┌─ Passage given
01 15/01/2017 23:25




ALWAYS AND EVER OUR MOST BELOVED BENEDICTUS XVI





Spent the afternoon after Mass and lunch translating this interview with Cardinal Caffarra...



CARDINAL CAFFARRA:
‘Only a blind man would deny that
there is great confusion in the Church’

‘The division among bishops is the reason for the letter we sent the pope, and not its effect.
Insults and threats of canonical sanctions are unworthy reactions’

Exclusive interview
By Matteo Matzuzzi
Translated from

January 14, 2017

BOLOGNA – “I think many things must be clarified. Our letter on the DUBIA was the result of long reflection, months of it, and of discussion among us. For myself, it also meant much prayer before the Blessed Sacrament. We were aware that the step we were taking was a most serious matter.”

Cardinal Carlo Caffarra, Archbishop emeritus of Bologna, moral theologian and first president of the John Paul II Institute for Studies on Marriage and the Family, made this clear before a long conversation with Il Foglio on the now-famous FOUR CARDINALS’ letter sent to Pope Francis for clarifications regarding Amoris Laetitia and the debate – not always courteous nor elegant – that it has unleashed in the Vatican and outside.

“We had two concerns. The first was not to scandalize the faithful in their faith. The second was that no one, believer or not, would find in our letter anything that would even remotely sound the least bit like any lack of respect for the pope. Thus, the final text was the result of several reviews- revisions, omissions, corrections.”

With these premises, the cardinal went into the subject matter of the letter.

“What urged us to do it? One was a general structural consideration, the other contingent and conjunctural. Let us start with the first.

We cardinals have the serious duty to advise the pope in the governance of the Church. It is a duty – and duty obliges.

The contingency, on the other hand, is the fact – which only a blind man would deny – that there is great confusion and uncertainty in the Church as a result of some paragraphs in AL.

In the months since it was published, what has happened is that on fundamental questions concerning the sacraments of matrimony, penance and the Eucharist, and concerning Christian life in general, some bishops have been saying A, others say the contrary of A, but it’s all about interpreting the same text. This is a fact that is undeniable. But texts are stubborn, as David Hume said.

The way out of this ‘conflict of interpretations’ is a recourse to fundamental theological criteria, using which it would be possible to show reasonably that AL does not contradict Familiaris consortio. Personally in public encounters with laymen and priests, I have always followed this way...
└─
┌─ Supplied entries
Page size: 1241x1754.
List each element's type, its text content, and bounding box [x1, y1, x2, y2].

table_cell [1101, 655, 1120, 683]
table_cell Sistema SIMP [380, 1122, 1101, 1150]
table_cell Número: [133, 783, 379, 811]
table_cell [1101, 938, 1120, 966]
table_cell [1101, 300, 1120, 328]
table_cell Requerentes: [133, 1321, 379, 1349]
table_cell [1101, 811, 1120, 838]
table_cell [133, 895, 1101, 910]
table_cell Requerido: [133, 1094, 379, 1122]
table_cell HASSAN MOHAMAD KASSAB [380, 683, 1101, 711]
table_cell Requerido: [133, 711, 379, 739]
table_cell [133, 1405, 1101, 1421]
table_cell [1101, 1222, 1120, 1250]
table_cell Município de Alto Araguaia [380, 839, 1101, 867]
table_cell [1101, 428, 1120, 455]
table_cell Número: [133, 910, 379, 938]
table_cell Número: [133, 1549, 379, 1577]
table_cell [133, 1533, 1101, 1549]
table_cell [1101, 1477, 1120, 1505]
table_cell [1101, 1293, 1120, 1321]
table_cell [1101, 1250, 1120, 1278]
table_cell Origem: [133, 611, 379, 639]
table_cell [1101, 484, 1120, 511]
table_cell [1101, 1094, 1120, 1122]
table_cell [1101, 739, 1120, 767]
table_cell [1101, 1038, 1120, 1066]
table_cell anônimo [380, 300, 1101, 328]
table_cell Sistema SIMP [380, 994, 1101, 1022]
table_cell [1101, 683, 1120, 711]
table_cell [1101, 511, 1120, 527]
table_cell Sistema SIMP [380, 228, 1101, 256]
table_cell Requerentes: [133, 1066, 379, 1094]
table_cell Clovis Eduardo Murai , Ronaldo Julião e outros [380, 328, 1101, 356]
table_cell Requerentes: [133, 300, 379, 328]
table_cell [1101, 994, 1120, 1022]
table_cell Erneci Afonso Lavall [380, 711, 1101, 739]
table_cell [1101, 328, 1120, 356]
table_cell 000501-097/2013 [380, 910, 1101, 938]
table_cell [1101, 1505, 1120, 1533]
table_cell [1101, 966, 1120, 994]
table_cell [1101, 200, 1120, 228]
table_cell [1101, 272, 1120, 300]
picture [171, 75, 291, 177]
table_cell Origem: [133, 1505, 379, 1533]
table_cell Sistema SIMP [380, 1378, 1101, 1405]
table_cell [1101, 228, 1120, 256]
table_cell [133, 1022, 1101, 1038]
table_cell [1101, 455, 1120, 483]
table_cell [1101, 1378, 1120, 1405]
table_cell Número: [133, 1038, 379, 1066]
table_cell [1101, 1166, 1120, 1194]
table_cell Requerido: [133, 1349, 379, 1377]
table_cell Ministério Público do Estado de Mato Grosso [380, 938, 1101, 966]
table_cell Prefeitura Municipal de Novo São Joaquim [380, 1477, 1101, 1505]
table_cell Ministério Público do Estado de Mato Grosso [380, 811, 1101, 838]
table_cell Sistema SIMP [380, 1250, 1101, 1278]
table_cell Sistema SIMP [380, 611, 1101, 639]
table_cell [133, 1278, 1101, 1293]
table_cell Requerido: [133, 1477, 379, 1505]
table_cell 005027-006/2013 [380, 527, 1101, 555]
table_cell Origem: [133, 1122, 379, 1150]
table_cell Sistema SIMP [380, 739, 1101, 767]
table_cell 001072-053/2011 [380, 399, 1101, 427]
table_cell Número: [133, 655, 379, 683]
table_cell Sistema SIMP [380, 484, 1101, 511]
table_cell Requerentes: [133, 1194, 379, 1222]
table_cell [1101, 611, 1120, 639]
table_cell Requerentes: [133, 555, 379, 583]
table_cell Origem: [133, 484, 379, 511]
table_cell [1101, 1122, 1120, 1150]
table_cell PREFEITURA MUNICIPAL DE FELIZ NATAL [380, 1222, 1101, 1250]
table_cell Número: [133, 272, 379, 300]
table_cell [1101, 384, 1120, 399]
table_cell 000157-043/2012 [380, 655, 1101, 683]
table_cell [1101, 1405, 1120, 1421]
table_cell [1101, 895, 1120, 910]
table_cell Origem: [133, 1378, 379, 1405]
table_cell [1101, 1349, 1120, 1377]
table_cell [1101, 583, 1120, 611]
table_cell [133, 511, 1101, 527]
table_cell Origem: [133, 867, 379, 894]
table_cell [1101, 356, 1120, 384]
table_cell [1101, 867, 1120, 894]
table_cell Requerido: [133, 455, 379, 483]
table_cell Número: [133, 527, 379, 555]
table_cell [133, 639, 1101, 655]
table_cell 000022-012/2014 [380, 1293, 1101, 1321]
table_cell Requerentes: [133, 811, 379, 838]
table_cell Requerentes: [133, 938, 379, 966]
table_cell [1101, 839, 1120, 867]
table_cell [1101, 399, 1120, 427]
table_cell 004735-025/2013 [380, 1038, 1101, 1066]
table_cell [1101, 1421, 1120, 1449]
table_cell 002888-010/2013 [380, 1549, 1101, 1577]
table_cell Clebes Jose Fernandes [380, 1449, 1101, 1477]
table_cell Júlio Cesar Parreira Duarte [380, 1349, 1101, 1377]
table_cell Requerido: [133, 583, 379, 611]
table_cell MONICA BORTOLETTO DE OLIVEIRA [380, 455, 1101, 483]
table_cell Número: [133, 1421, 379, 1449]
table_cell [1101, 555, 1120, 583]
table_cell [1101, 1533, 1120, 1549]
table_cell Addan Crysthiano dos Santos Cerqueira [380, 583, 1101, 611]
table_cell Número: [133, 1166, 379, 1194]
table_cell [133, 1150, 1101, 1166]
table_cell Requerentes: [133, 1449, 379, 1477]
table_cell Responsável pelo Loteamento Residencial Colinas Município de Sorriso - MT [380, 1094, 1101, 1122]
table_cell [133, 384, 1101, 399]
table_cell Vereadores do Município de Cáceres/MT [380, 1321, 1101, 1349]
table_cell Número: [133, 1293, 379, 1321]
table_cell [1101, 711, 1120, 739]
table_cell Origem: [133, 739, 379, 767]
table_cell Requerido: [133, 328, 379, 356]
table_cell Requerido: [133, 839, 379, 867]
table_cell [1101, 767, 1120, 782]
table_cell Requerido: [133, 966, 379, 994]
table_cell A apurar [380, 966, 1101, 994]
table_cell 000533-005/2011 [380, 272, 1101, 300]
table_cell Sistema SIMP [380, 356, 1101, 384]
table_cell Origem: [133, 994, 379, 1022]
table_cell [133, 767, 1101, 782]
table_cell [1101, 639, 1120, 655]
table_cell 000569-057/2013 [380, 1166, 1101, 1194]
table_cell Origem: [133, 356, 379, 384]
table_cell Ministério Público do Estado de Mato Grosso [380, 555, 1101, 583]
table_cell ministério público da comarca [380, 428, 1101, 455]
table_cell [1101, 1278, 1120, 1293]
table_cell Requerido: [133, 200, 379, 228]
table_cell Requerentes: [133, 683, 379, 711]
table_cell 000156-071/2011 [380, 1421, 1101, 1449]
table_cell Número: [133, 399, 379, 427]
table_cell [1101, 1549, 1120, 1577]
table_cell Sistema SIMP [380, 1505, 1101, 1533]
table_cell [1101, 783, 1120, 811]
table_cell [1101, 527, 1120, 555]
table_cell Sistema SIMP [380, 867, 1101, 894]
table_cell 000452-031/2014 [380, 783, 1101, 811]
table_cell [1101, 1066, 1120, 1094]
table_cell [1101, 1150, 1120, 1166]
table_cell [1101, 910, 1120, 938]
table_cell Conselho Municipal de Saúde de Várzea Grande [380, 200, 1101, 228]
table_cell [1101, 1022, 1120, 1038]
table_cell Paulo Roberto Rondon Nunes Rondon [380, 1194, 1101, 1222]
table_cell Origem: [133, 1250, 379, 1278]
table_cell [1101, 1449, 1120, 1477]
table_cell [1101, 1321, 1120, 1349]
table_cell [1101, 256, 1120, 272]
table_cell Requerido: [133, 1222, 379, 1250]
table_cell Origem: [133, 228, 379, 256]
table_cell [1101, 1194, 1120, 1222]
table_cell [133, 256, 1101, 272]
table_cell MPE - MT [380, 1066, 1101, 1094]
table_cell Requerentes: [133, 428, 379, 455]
└─
§ Written exercise 1
Using the Caffarra interview, decide whether each statement agrees with it: (a) the letter on the dubia came out of months of reflection; (b) Caffarra was the first president of the John Paul II Institute for Studies on Marriage and the Family; (c) the final text of the letter was written in one draft without changes. Answer yes or no for each and quote the words that settle it.
§ Written exercise 2
In the Caffarra interview, whom does Caffarra cite as saying that texts are stubborn?
§ Written exercise 3
Copy the stretch of the Caffarra interview from "We cardinals have" through "paragraphs in AL.".

§ Written answer 1
(a) Yes: "Our letter on the DUBIA was the result of long reflection, months of it, and of discussion among us."
(b) Yes: "first president of the John Paul II Institute for Studies on Marriage and the Family"
(c) No: "the final text was the result of several reviews- revisions, omissions, corrections."

§ Written answer 2
David Hume.

§ Written answer 3
We cardinals have the serious duty to advise the pope in the governance of the Church. It is a duty – and duty obliges.

The contingency, on the other hand, is the fact – which only a blind man would deny – that there is great confusion and uncertainty in the Church as a result of some paragraphs in AL.